Warum Standardgeschwindigkeit oft irreführend ist
Die Standard-Wandergeschwindigkeit von 5 km/h basiert auf einer unbeladenen Person auf einem flachen Weg ohne Rucksack. Im operativen Kontext ist dies eine gefährlich optimistische Schätzung. Ein Soldat mit 35 kg Ausrüstung über bergiges Gelände schafft 2,5–3 km/h. Ein SAR-Team im Wald schafft 1,5–2 km/h. Eine realistische Geschwindigkeitseinschätzung ist der Unterschied zwischen pünktlich sein oder nicht.
Naismths Regel: Die klassische Bergzeitberechnung
Naismths Regel besagt: Rechnen Sie 1 Stunde pro 5 km horizontale Distanz, plus 1 Stunde pro 600 Meter Höhenanstieg. Toblers Anpassung fügt eine Korrektur für den Abstieg hinzu (Abstieg kostet auch Zeit, aber weniger als Aufstieg). MilMap wendet eine moderne Version dieser Regel an, wenn Sie den Geländetyp auf „bergig" einstellen.
Geschwindigkeitsprofile in MilMap
MilMap hat fünf Geschwindigkeitsprofile: Entspannte Wanderung (4 km/h), Geländenavigation (3 km/h), Militärmarsch mit Ausrüstung (2,5 km/h), Schweres Gelände (1,5 km/h) und Nachtnavigation (1 km/h). Sie können auch eine benutzerdefinierte Geschwindigkeit einstellen. Die gewählte Geschwindigkeit beeinflusst die berechneten Ankunftszeiten an jedem Wegpunkt.
Segmentgeschwindigkeiten
Eine Route hat selten eine konstante Geschwindigkeit über die gesamte Distanz. Stellen Sie pro Segment eine andere Geschwindigkeit ein: flacher Weg zum ersten Wegpunkt mit 4 km/h, Bergaufpassage mit 2 km/h, Feldweg zurück mit 3 km/h. Dies ergibt ein realistischeres Gesamtbild als ein Durchschnitt für die gesamte Route.
Rastpausen einberechnen
Fügen Sie Rast-Wegpunkte mit einer Stoppzeit zu Ihrer Route hinzu. Militärischer Standard: 10 Minuten Rast pro Stunde Marsch. Bei schwerer Beladung oder hohen Temperaturen mehr. Ein Wegpunkt „Rastpunkt – 15 Min" gibt der Zeitberechnung die richtigen Eingaben und stellt sicher, dass die Teammitglieder wissen, wann und wo Pausen geplant sind.
Kalibrierung durch Geländeerfahrung
Nach jeder Übung oder Operation vergleichen Sie die geplanten mit den tatsächlichen Zeiten. Notieren Sie Abweichungen und passen Sie Ihr Geschwindigkeitsprofil an. Nach fünf Kalibrierungen haben Sie ein persönliches Profil, das für Ihr Team und Ihre Ausrüstung präzise ist. MilMap speichert historische Routen – nutzen Sie die tatsächlichen Zeitstempel von GPS-Tracks als Referenz.

(Aufgabenstellung): Bitte beantworten Sie: Wie viel Rast pro Stunde Marsch sieht der militärische Standard laut dem Text zur Marschgeschwindigkeit vor?

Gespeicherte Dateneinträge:
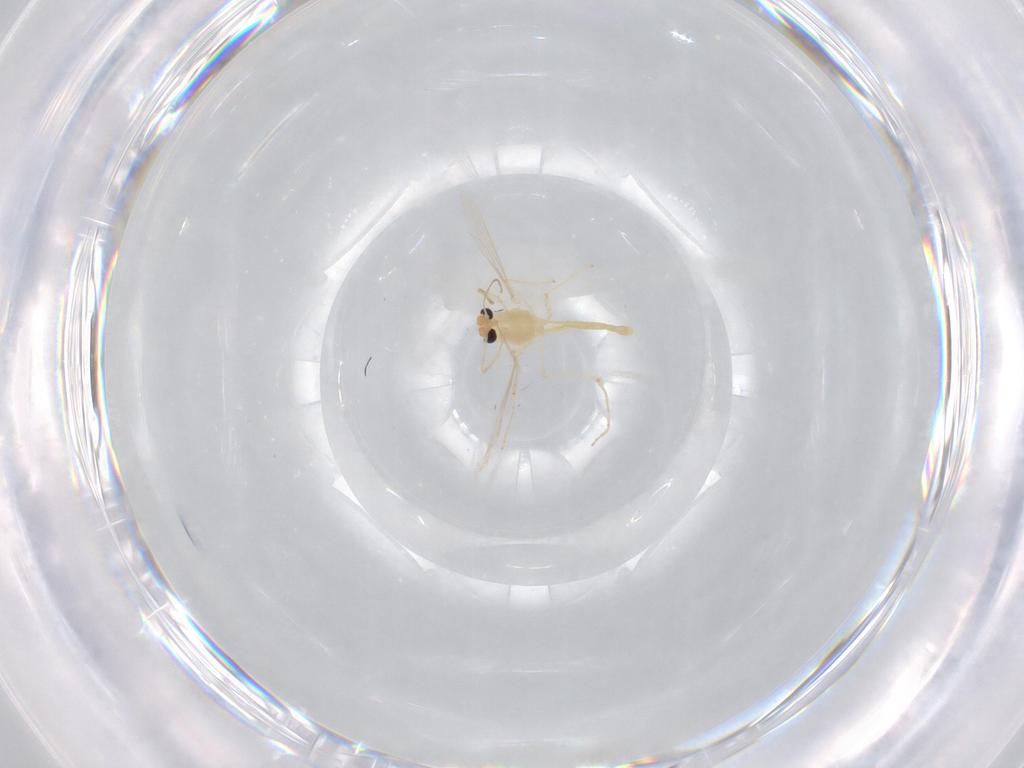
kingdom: Animalia
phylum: Arthropoda
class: Insecta
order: Diptera
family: Chironomidae
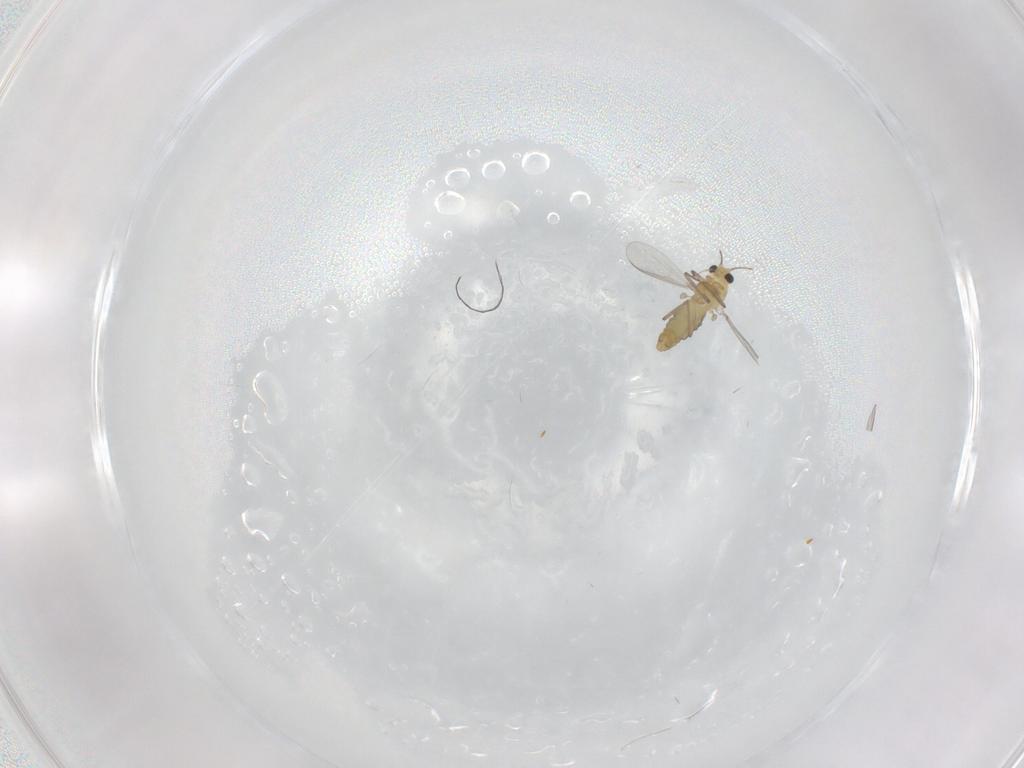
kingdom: Animalia
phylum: Arthropoda
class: Insecta
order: Diptera
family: Chironomidae
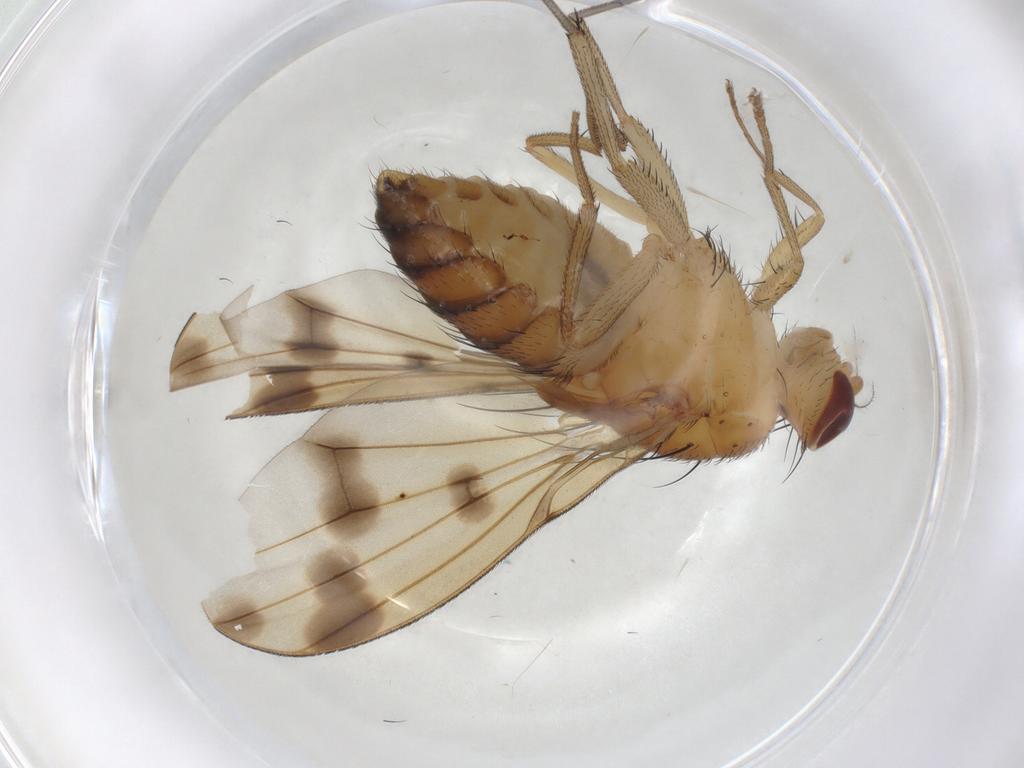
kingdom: Animalia
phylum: Arthropoda
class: Insecta
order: Diptera
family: Lauxaniidae
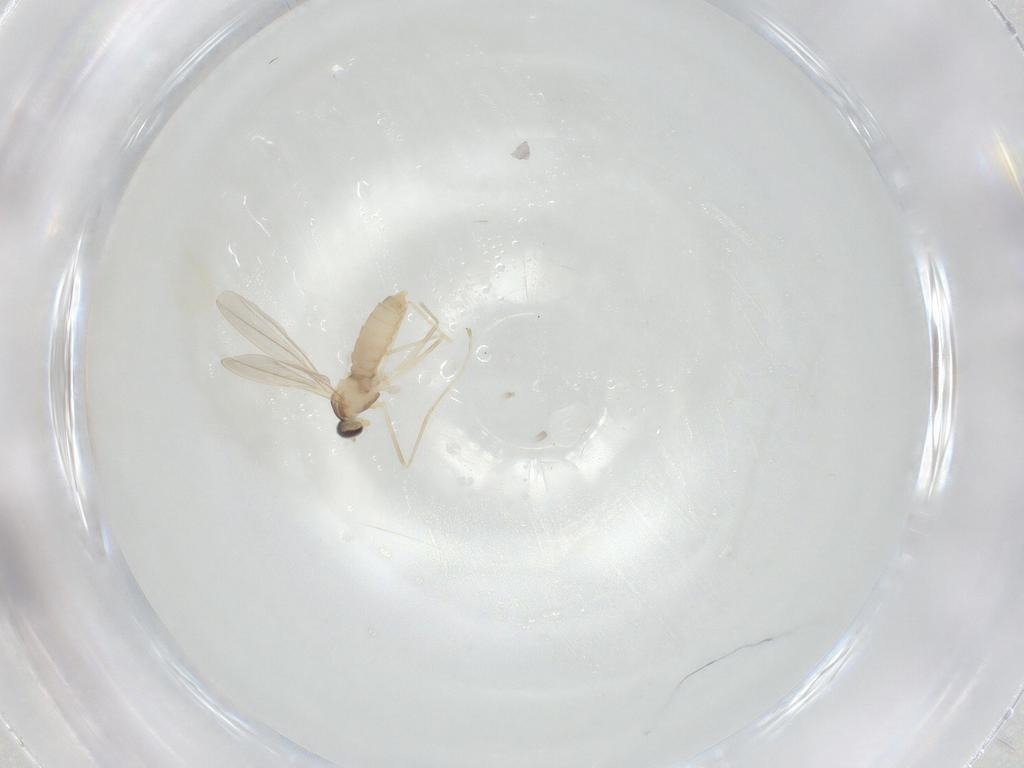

(Lösung): 10 Minuten Rast pro Stunde Marsch.